The study also found that pitch plays an important role too in whether sounds are found to be pleasurable or otherwise. Subjects found a high-pitched sound like the whine of a wasp unpleasant while a sound like bass coming through the wall of a nightclub, which is loud but low, was found to be soothing.

Perhaps there is an argument for enhancing the positive noises and pitches in our cities, rather than reducing the volume of all noise altogether.

Reducing just the intrusive sounds

When it comes to noise studies, the Corona pandemic has been a useful time for research. The lockdown in most major cities has meant that people are not traveling or interacting in the public realm as much, all things which have reduced the general noise in our cities.

But has this been a positive development? The Cities and Memory Website has certainly proven an aural shift since lockdown arrived. During the pandemic, they launched a new global crowdsourced sound map inviting city sound contributions from across the world. The project found that many cities had their own individual “soundscapes” and the pandemic served to enhance sounds from the natural world like birdsong.

It is very interesting to note that, in New York at least, noise complaints did not necessarily go down during the pandemic. The sound of neighbouring televisions and lawnmowers could seem even more intrusive when we are at home alone and one positive of traffic noise is that it often works to drown out other unwelcome noises. Researchers were left wondering if people are nostalgic for the noises that once characterised our cities. Arline Bronzaft, an environmental psychologist who has long studied noise pollution in the city recently told the New York Times that “people miss the honking horns and the crowds“.

Noise: a complex relationship

We have a complex relationship with noise in our cities.

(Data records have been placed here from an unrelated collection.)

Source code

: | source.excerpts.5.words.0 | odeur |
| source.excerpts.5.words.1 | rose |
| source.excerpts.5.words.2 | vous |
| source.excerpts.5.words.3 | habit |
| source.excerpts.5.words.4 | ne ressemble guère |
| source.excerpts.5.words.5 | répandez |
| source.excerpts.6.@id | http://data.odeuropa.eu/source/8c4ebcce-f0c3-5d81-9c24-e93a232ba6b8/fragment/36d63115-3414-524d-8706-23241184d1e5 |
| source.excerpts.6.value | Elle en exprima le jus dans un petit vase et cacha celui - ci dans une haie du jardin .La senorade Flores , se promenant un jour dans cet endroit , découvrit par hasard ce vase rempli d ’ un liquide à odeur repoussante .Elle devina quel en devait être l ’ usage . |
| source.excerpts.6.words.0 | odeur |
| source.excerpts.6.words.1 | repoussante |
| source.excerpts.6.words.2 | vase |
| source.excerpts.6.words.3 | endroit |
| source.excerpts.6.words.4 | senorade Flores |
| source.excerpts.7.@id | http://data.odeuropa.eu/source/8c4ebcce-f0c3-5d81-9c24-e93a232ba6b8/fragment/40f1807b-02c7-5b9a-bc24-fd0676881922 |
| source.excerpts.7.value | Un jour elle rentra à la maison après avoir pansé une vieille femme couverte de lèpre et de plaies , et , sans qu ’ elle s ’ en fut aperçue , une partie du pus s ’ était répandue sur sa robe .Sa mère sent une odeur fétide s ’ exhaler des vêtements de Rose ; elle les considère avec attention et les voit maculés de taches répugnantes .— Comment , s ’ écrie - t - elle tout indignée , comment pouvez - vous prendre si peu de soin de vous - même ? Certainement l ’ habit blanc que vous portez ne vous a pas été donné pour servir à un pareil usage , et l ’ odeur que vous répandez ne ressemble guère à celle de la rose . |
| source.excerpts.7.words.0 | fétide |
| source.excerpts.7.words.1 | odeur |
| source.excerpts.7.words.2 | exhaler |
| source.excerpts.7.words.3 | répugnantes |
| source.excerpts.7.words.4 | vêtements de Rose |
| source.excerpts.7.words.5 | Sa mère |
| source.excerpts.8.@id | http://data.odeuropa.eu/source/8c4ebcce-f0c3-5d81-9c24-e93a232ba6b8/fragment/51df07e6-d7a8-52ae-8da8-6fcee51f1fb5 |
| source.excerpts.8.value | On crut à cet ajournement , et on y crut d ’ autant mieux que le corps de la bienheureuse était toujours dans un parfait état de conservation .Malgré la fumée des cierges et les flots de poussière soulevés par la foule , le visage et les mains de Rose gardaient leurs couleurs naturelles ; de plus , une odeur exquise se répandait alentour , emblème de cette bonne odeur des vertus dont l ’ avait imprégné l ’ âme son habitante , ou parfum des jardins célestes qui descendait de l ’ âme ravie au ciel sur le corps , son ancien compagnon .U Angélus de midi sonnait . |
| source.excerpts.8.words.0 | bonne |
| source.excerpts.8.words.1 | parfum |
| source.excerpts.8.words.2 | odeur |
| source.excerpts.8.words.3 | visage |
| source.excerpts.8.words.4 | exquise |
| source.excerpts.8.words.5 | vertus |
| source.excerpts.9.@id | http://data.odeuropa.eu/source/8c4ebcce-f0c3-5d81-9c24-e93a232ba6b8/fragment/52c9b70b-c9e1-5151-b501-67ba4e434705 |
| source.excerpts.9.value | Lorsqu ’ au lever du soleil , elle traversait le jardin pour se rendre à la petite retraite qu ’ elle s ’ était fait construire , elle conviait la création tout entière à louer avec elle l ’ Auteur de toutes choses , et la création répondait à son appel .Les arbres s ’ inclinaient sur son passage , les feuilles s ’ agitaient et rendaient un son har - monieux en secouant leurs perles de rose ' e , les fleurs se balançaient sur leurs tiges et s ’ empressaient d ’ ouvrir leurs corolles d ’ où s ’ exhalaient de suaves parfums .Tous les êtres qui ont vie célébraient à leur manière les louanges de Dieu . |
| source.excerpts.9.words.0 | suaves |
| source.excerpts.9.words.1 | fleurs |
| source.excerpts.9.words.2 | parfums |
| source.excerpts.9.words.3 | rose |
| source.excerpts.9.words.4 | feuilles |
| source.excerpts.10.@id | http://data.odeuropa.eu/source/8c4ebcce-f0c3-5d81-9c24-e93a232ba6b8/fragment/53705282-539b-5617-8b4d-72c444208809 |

While a certain volume is a risk to our health, many city sounds appear to be pleasurable. The Corona pandemic has allowed us to experience a much quieter city allowing more natural sounds to come through while undoubtedly enhancing other unnatural sounds. As noise pollution now makes its way onto the politician’s agendas, lawmakers have the task of protecting our hearing while allowing our cities’ soundscapes to sing their own individual tunes.